### Problem description
Go through the records, and copy each line in which the string "sind" is present.
START Data extracts
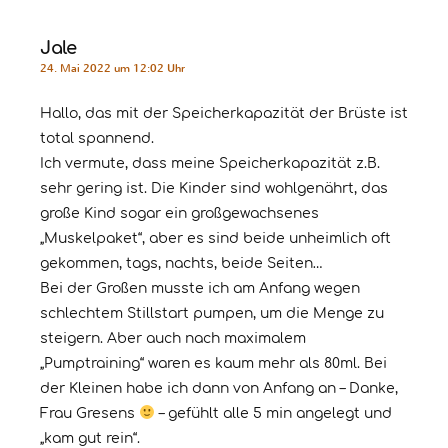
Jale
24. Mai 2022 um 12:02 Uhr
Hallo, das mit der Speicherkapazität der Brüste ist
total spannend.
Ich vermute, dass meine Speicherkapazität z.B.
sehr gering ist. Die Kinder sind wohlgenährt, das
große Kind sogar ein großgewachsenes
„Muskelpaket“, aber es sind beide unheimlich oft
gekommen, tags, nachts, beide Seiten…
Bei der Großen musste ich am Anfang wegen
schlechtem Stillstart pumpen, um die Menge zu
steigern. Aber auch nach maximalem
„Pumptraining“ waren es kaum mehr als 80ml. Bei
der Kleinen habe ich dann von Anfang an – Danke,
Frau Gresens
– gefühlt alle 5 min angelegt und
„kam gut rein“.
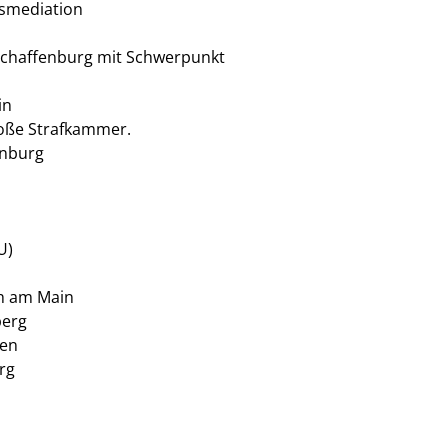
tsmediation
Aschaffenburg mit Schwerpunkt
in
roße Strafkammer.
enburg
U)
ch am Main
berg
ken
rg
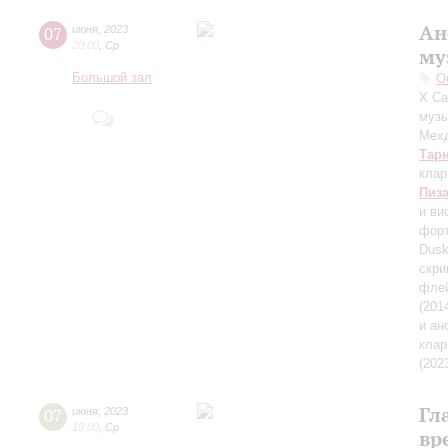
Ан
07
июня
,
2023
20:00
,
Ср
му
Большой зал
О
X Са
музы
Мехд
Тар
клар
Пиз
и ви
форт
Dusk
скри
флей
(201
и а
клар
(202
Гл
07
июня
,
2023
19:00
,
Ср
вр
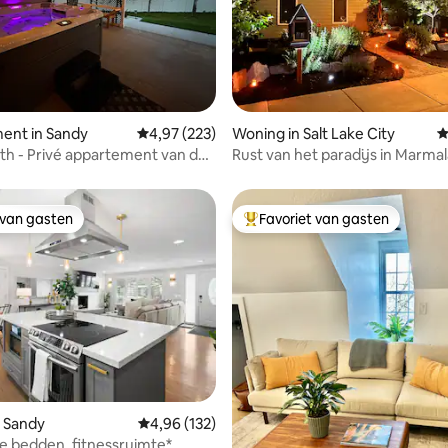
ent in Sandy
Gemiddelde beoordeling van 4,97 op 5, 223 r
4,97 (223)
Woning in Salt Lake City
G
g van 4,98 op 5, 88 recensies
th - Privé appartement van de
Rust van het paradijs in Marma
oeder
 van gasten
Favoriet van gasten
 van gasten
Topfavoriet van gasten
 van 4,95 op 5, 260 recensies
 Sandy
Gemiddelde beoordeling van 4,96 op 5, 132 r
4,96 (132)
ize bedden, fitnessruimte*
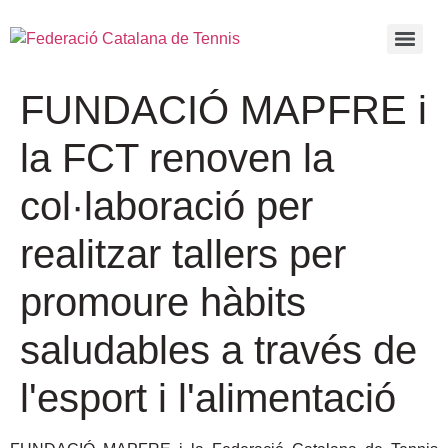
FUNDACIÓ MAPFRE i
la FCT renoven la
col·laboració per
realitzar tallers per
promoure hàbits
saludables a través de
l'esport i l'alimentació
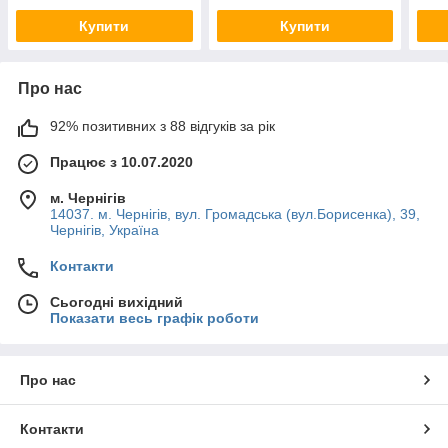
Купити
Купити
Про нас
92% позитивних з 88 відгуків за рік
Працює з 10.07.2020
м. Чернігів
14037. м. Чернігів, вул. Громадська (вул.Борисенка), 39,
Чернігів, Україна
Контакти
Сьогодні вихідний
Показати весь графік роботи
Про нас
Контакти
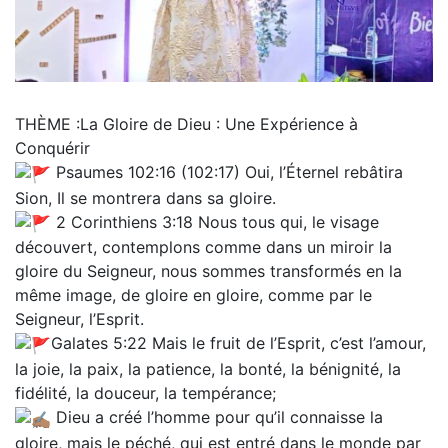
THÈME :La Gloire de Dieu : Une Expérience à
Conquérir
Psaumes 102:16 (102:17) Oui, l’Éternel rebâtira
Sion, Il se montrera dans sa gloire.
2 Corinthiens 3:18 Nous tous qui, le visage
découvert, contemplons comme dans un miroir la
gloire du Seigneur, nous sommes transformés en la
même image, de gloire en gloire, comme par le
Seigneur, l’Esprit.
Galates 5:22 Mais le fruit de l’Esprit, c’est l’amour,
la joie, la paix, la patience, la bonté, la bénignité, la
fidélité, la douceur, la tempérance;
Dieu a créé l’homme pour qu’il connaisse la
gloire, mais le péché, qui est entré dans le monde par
END Data extracts
### Output for this exercise
sehr gering ist. Die Kinder sind wohlgenährt, das
„Muskelpaket“, aber es sind beide unheimlich oft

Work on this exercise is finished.